1
votes

I was considering using cockroachdb for writing data in 3rd Normal Form with ACID guarantees. So all writes will get diverted to cockroachdb.

The reads could all be point lookup based on rowkey to Cassandra. I believe such a read setup will eliminate need for redis caching since Cassandra will give fast reads by itself. So Cassandra tables will be denormalized based on access paths.

There could be event based sync from insert/update/delete inside cockroachdb normalized schema to insert/update/delete to cassandra denormalzied schema.

Question 1 :

Does this read / write separation fit into a valid usecase for using cockroachdb ? The intention is to reduce joins and have fast reads as well as writes. Cockroachdb becomes single source of truth ingesting also Event sourcing kind data.
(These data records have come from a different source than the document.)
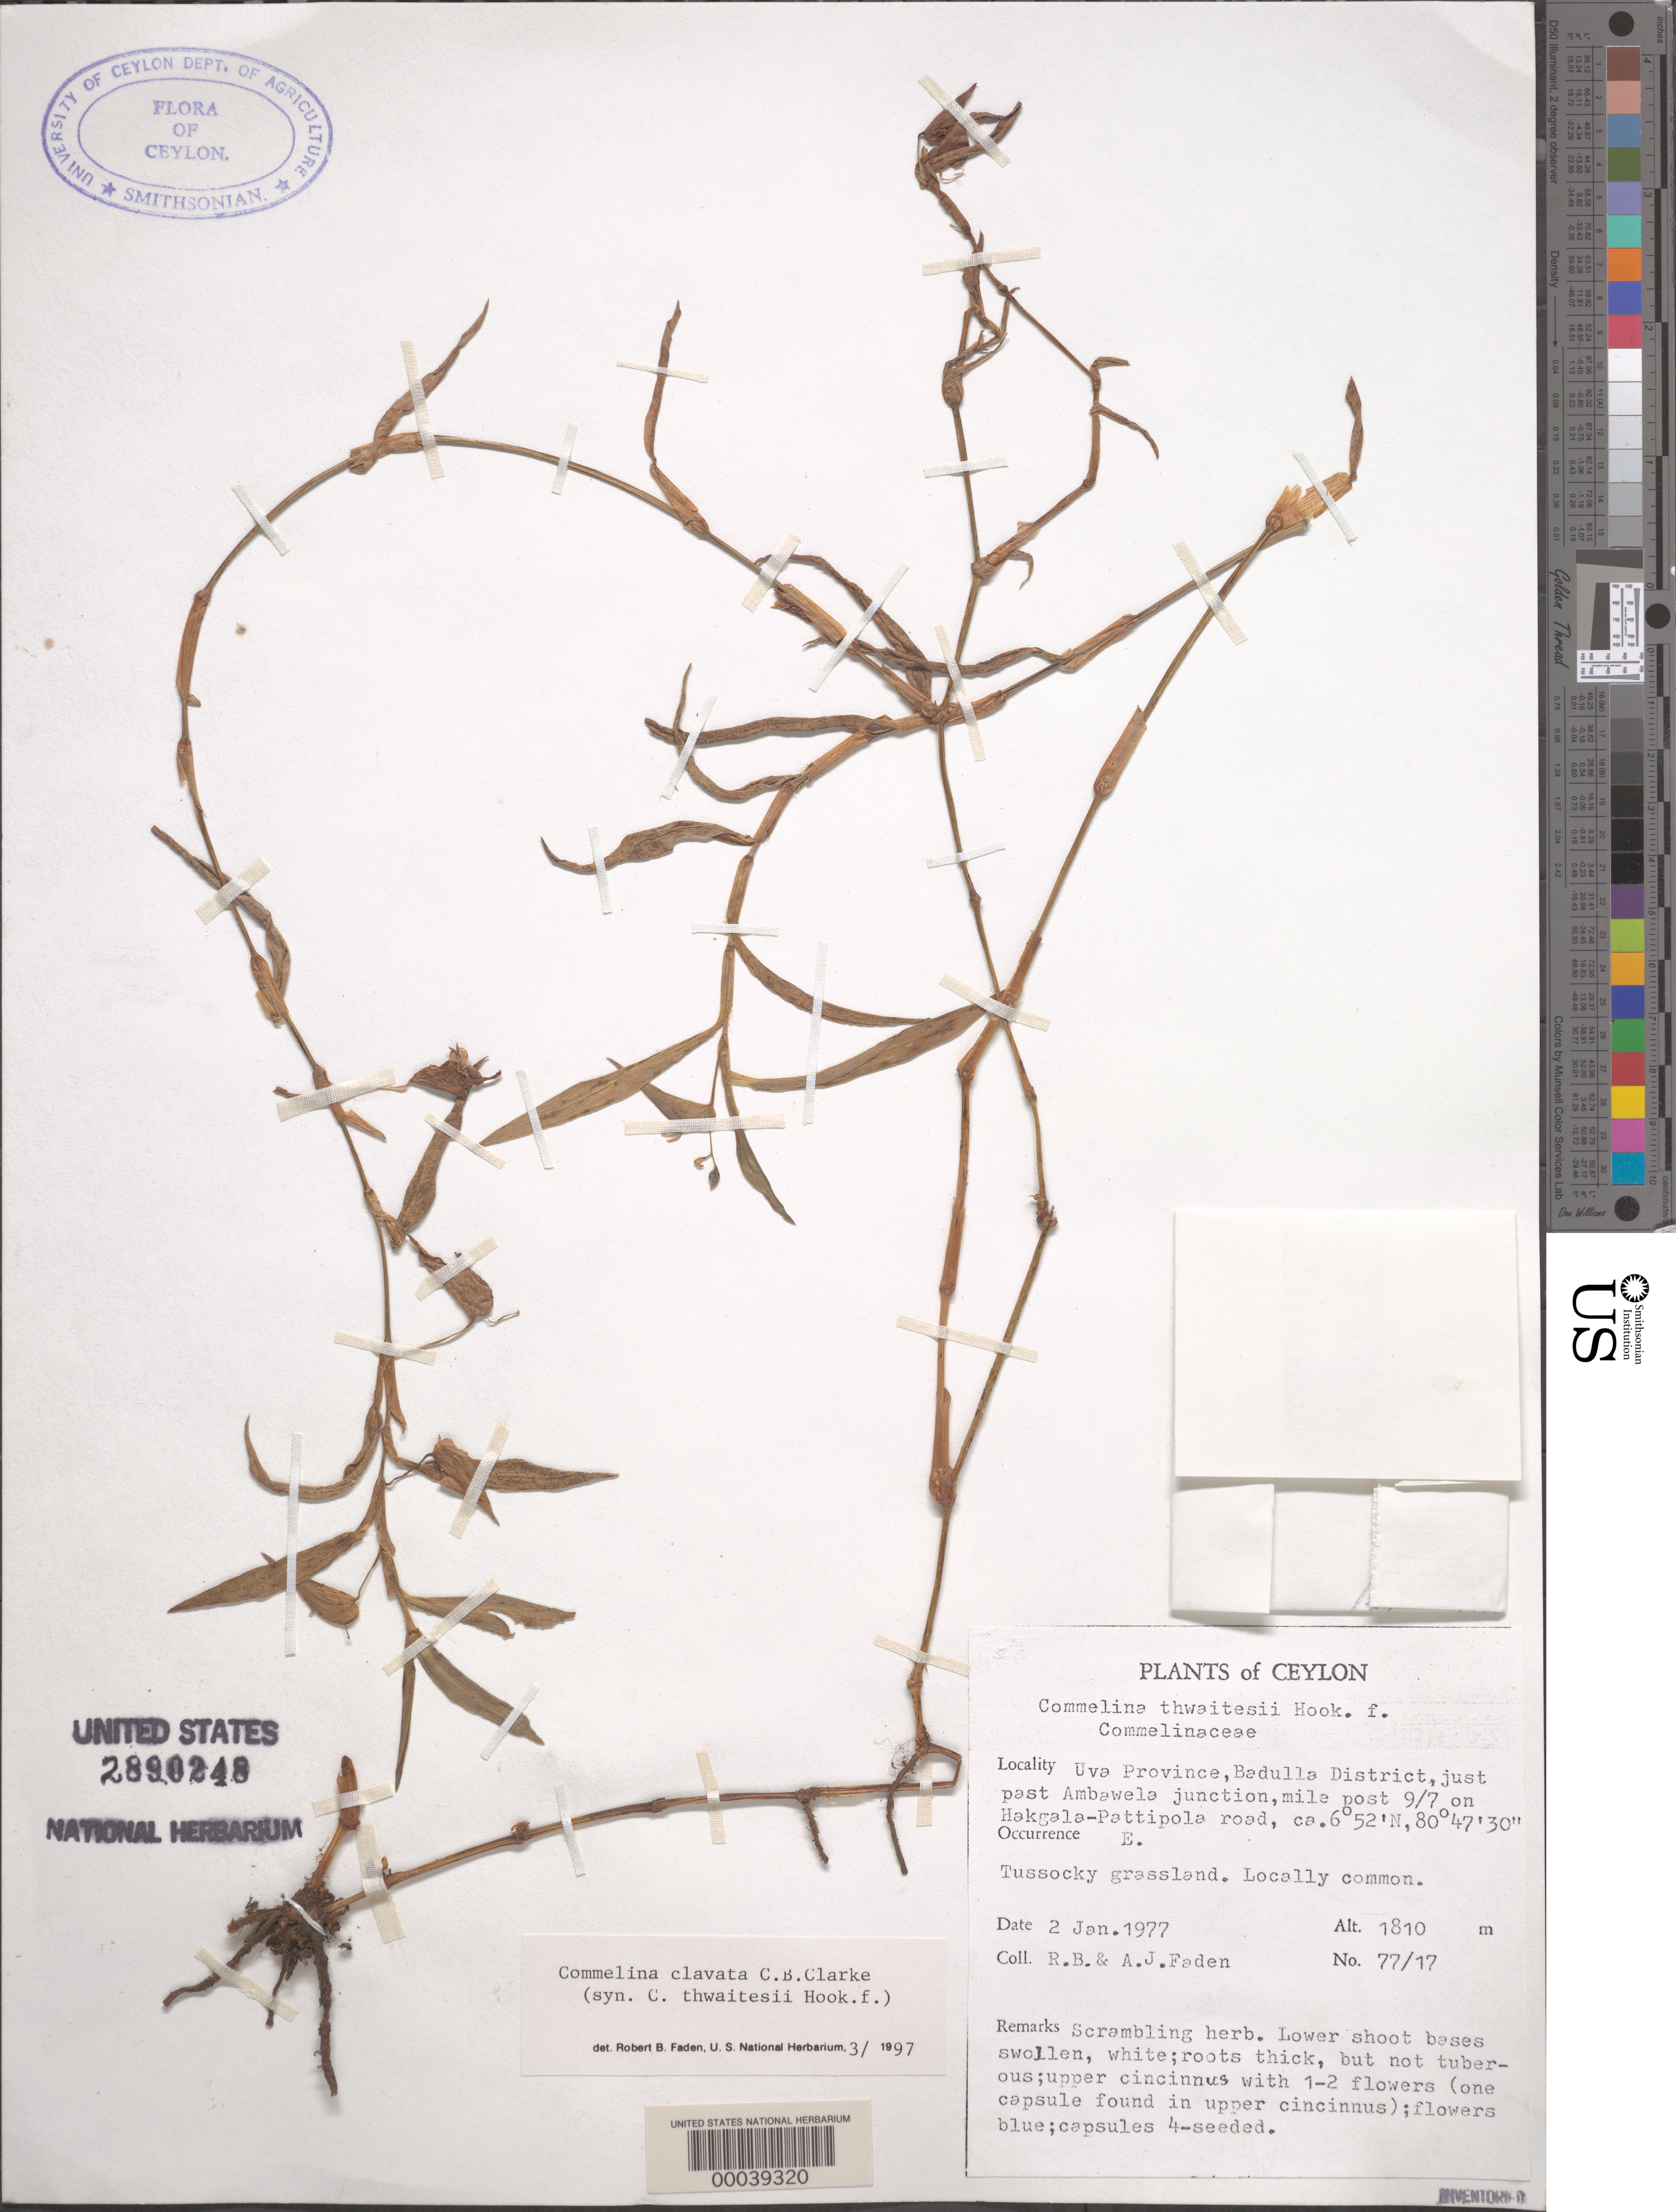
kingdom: Plantae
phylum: Tracheophyta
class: Liliopsida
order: Commelinales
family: Commelinaceae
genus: Commelina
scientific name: Commelina clavata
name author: C.B. Clarke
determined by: Faden, Robert B., (US), Smithsonian Institution - National Museum of Natural History (UNITED STATES)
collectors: R. B. Faden & A. J. Faden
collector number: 77/17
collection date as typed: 02 Jan 1977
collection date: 1977-01-02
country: Sri Lanka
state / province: Uva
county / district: Badulla Dist.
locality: Ambawela junction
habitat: Grassland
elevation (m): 1810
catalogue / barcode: US 2890248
And other databases like cassandra and elasticsearch become query projections that are kept in sync eventually.

Question 2 :

Does this setup fit with financial transactions where N statements need to be done atomically ? From my understanding, lets assume there are N SQL statements that are done transactionally inside cockroachdb 3NF schema. After this, the reads happen from Cassandra/ElasticSearch which will be not yet in sync due to sync latency. In this eventual consistency scenario, if user sends another command to achieve same result from other machine in parallel, this will go to command handler which will lookup in cockroachdb. I think since CockroachDb is ACID compliant, we will be assuringly invalidating command during command validation step after lookup to cockroachdb. I believe in this cockroachdb will throw optimistic lock exception since one transaction writing to same table is already in progress. So the question is - in such scenarios, should we read as well from CockroachDB instead of Cassandra / ElasticSearch ?

Question 3

Last usecase I had in mind was to have cockroachdb serve the role what a spark cluster will do with cassandra with respect to aggregations. We can do aggregation inside cockroachdb which has all data and store in pre-aggregated tables in cassandra. Though ElasticSearch is also capable of doing aggregation, here is question - does this usecase also sounds correct w.r.t using cockroachdb instead of elasticsearch for aggregation ?

1

1 Answers

2
votes

As a general guideline, I would recommend designing the system from scratch instead of starting with such a complex architecture. If you start with CockroachDB as your "single source of truth", how far can you go with CockroachDB alone? Do you have performance requirements that can only be met with a caching layer? Do you need a separate system for aggregation/reporting? If the answer is "yes", then you can start thinking about what form those components should take.

There could be event based sync from insert/update/delete inside cockroachdb normalized schema to insert/update/delete to cassandra denormalzied schema.

Note that CockroachDB does not yet have a good way to stream updates into an external system, so this won't be easy to do.

For your specific questions:

  1. A read cache can be a valuable addition to a system, but it also adds a lot of complexity so don't introduce one until you know you need it. You can denormalize things in a SQL database too, and features like CockroachDB's interleaved tables can reduce the need for denormalization.

  2. You only have transactional guarantees for reads that go to CockroachDB in a transaction. The exact behavior here is going to depend on how your transaction is written. For example, two "add a comment" transactions could both apply without conflicting with each other, depending on your schema. You may need to guard against this by giving things appropriate unique IDs or doing a SELECT at the beginning of your transaction to ensure that the state of the database is as you expect. (Also, don't make too many assumptions about "optimistic lock exceptions". CockroachDB's concurrency is a mix of optimistic and pessimistic models)

  3. Again, it depends. ElasticSearch can do a lot of things that CockroachDB can't, and CockroachDB doesn't (yet) do much pre-aggregation. But SQL is a very flexible language for aggregation and reporting, so you may be able to do what you need in CockroachDB.